Lagunitas tea seller denied ask, gains time
In trouble with the county over decades of unpermitted building, Mr. Hoffman, 74, filed a motion in Marin Superior Court in August in defense of the continued applicability of the Marin County Architectural Commission’s 2016 designation of architectural significance for his property—a fighting argument for the preservation of his dozens of structures.
Adding urgency to his case, the county can auction off the property next year should he fail to pay outstanding taxes and penalties, which amount to over $800,000.
But at Friday’s hearing, Judge Paul Haakenson took guidance from county counsel Brian Case, who laid out the county’s position that the 2016 architectural significance designation was invalid. In the end, he finalized a tentative ruling that denied Mr. Hoffman’s motion, though he added some sympathetic orders.
Mr. Case explained that the architectural commission’s designation of significance was void because a court-appointed receiver who has been in control of the property since 2015 never approved it. Mr. Case provided a letter from April 2016, dated a few weeks after the commission made its determination, from the deputy director of the Building and Safety division as evidence of a timely invalidation.
##############################
**WORK INSTRUCTION:** Retype the passage of the article on the Lagunitas tea seller's court case from "Lagunitas tea seller" up to and including "dozens of structures.". The records that follow are drawn from a separate source and are unrelated to the article above.

**DATA SECTION:**
##############################
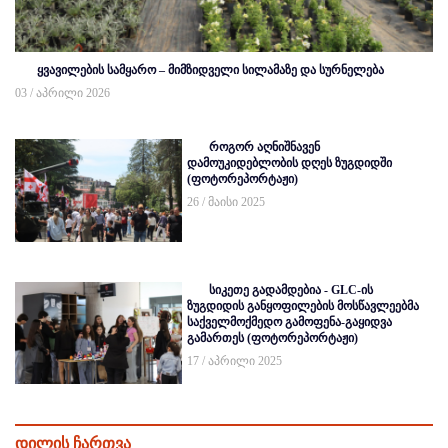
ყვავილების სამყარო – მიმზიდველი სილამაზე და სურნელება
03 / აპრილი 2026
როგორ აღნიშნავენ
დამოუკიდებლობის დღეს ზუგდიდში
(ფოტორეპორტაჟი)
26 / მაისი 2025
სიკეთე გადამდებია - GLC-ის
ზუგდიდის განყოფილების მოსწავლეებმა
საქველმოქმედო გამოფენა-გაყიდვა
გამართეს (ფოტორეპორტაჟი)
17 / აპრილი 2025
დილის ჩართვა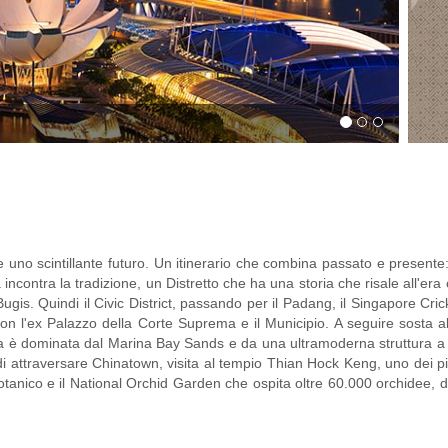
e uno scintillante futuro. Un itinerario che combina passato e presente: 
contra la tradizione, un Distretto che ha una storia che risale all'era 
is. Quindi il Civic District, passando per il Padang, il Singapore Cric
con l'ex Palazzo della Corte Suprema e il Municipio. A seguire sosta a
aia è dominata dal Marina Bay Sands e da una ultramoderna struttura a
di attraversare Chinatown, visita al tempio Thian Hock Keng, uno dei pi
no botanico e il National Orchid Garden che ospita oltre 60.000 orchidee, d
##############################
**SOLUTION BELOW:**
Lagunitas tea seller denied ask, gains time
In trouble with the county over decades of unpermitted building, Mr. Hoffman, 74, filed a motion in Marin Superior Court in August in defense of the continued applicability of the Marin County Architectural Commission’s 2016 designation of architectural significance for his property—a fighting argument for the preservation of his dozens of structures.